4. Datenschutz im Entwurf des Terrorismusbekämpfungsgesetzes

Das Terrorismusbekämpfungsgesetz zielt in jedem seiner Teile auch auf eine Erweiterung der Befugnisse zu informationellen Grundrechtseingriffen. Die Tendenzen des Entwurfs - Verflüssigung der Abgrenzung von Polizei und Geheimdiensten, Inanspruchnahme privater und nicht- polizeilicher öffentlicher Stellen für sicherheitsbehördliche Aufgaben, grundsätzliche Behandlung von AusländerInnen als Sicherheitsrisiko - sind schon deswegen aus der Sicht des Datenschutzes nicht neutral.
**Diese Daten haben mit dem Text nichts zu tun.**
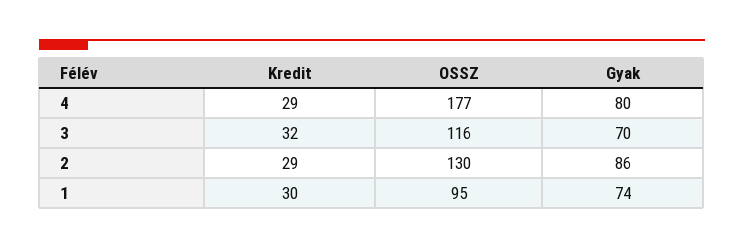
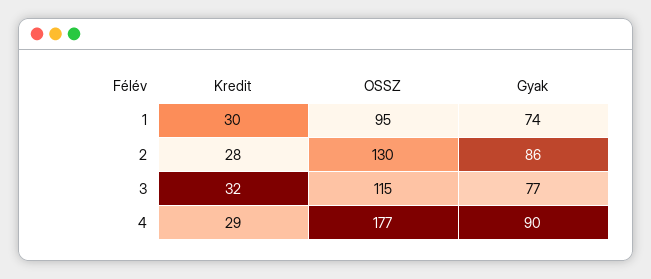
Gyak, 4: 80 -> 90
OSSZ, 3: 116 -> 115
Gyak, 3: 70 -> 77
Kredit, 2: 29 -> 28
Unter den Bedingungen der Informationsgesellschaft ist das Recht auf informationelle Selbstbestimmung so bedeutend und so verletzlich wie nie zuvor. Nie war es leichter, mit vergleichsweise geringem Aufwand effektive und zugleich unsichtbare Kontrolle über die Bevölkerung auszuüben.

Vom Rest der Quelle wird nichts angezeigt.